§ What to do:
What is needed is an exact copy of the data below, pictures excluded.

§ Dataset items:

------------------------------------------------

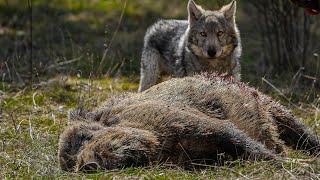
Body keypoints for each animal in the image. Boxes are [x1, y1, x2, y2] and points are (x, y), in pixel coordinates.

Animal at [59, 74, 318, 172]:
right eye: (70, 163)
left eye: (88, 137)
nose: (88, 165)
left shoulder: (199, 124)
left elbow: (248, 145)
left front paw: (301, 166)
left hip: (272, 105)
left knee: (301, 135)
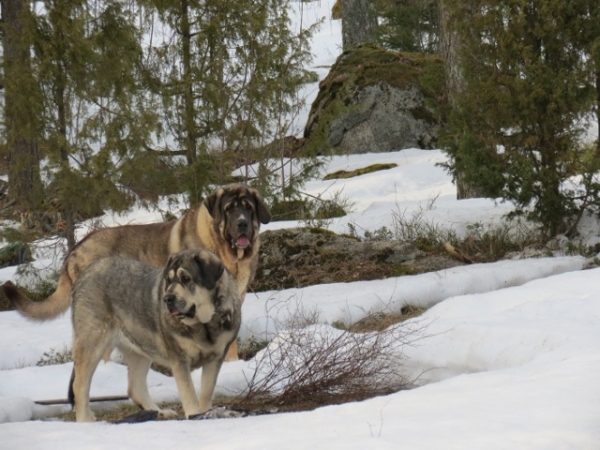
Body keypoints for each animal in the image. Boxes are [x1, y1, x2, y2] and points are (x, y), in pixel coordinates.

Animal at [66, 250, 241, 422]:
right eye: (168, 280)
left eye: (186, 278)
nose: (167, 299)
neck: (204, 324)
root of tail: (85, 273)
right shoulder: (179, 359)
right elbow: (189, 392)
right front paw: (194, 414)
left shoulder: (216, 358)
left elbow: (206, 390)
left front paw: (205, 413)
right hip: (92, 343)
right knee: (80, 385)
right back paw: (85, 420)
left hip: (140, 349)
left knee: (135, 388)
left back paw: (158, 412)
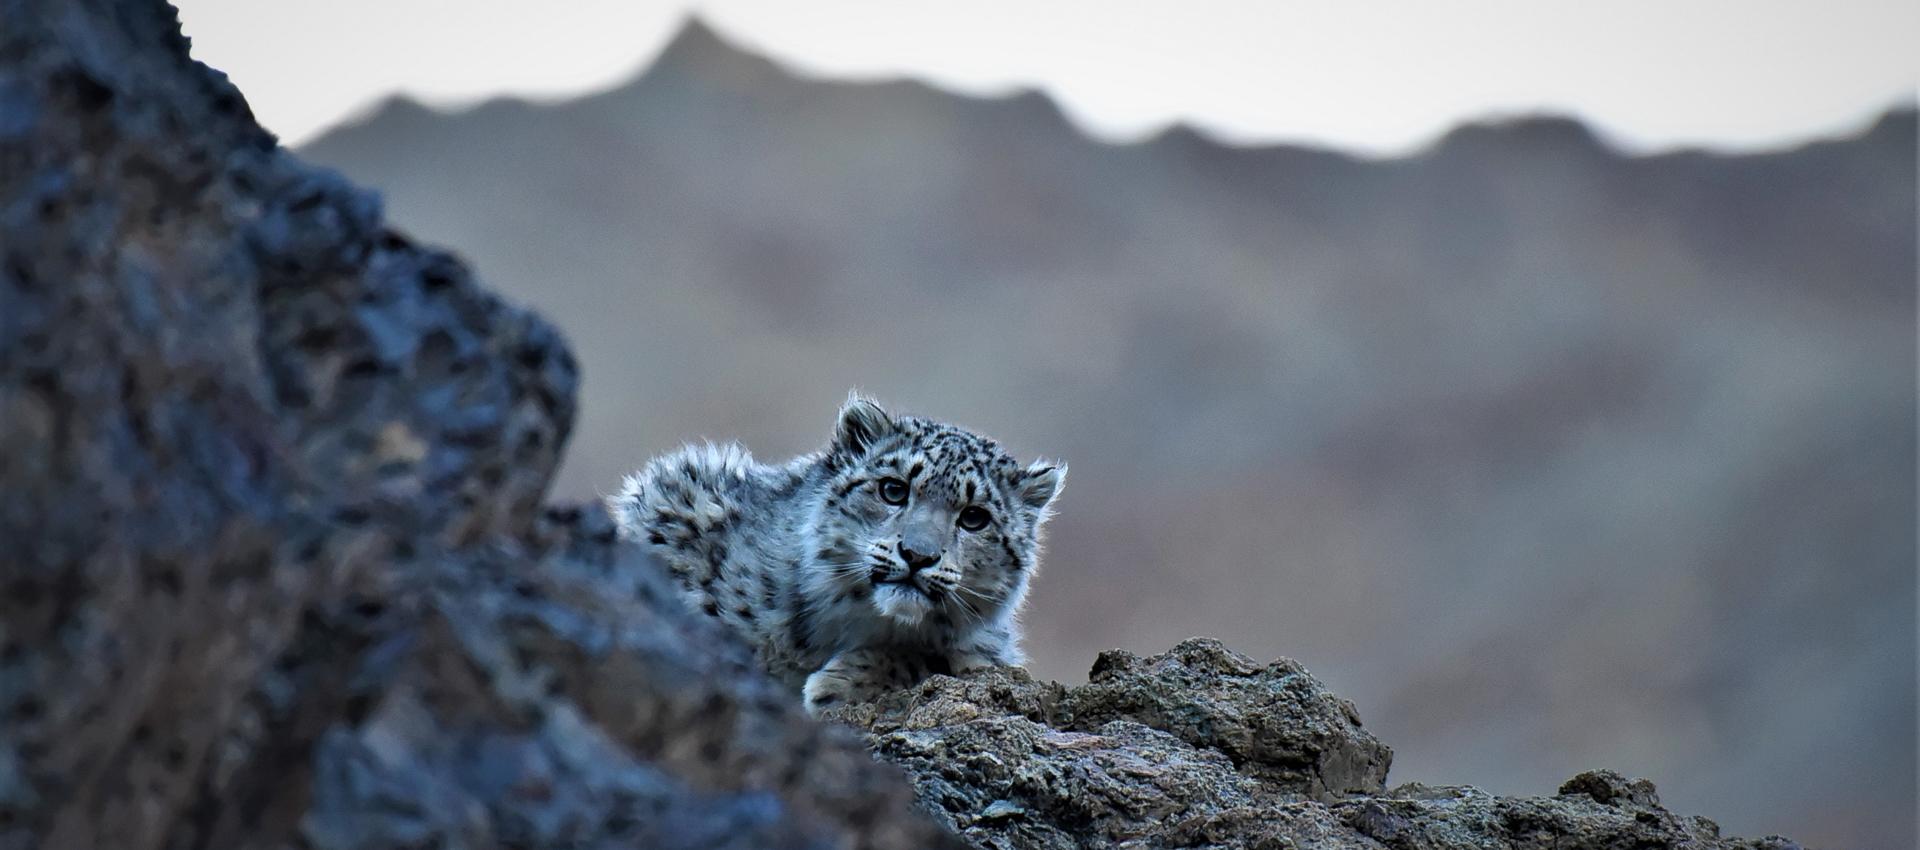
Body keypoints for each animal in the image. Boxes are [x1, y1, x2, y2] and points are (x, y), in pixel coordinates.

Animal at [606, 395, 1067, 713]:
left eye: (974, 518)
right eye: (893, 489)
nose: (917, 555)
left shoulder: (991, 655)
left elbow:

------------------------------------------------

§ Exercise result:
Body keypoints for each animal in the image. Boxes are [x1, y1, x2, y2] and points are (x, y), in pixel coordinates.

Animal at [59, 74, 318, 172]:
right eye: (70, 163)
left eye: (88, 137)
nose: (88, 165)
left shoulder: (199, 124)
left elbow: (248, 145)
left front paw: (301, 166)
left hip: (272, 105)
left knee: (301, 135)
Body keypoints for each animal in the image. Boxes are [x1, y1, x2, y2] and points are (x, y), in pixel coordinates.

Animal at [66, 250, 241, 422]:
right eye: (168, 280)
left eye: (186, 278)
nose: (167, 299)
neck: (204, 324)
root of tail: (85, 273)
right shoulder: (179, 359)
right elbow: (189, 392)
right front paw: (194, 414)
left shoulder: (216, 358)
left elbow: (206, 390)
left front paw: (205, 413)
right hip: (92, 343)
right knee: (80, 385)
right back paw: (85, 420)
left hip: (140, 349)
left knee: (135, 388)
left back paw: (158, 412)
Body keypoints for each animal in the image. Boxes are [x1, y1, x2, y2] and points are (x, y), in pixel coordinates.

Animal at [606, 395, 1067, 713]:
left eye: (974, 518)
right eye: (893, 489)
nose: (917, 555)
left shoulder: (991, 655)
left elbow:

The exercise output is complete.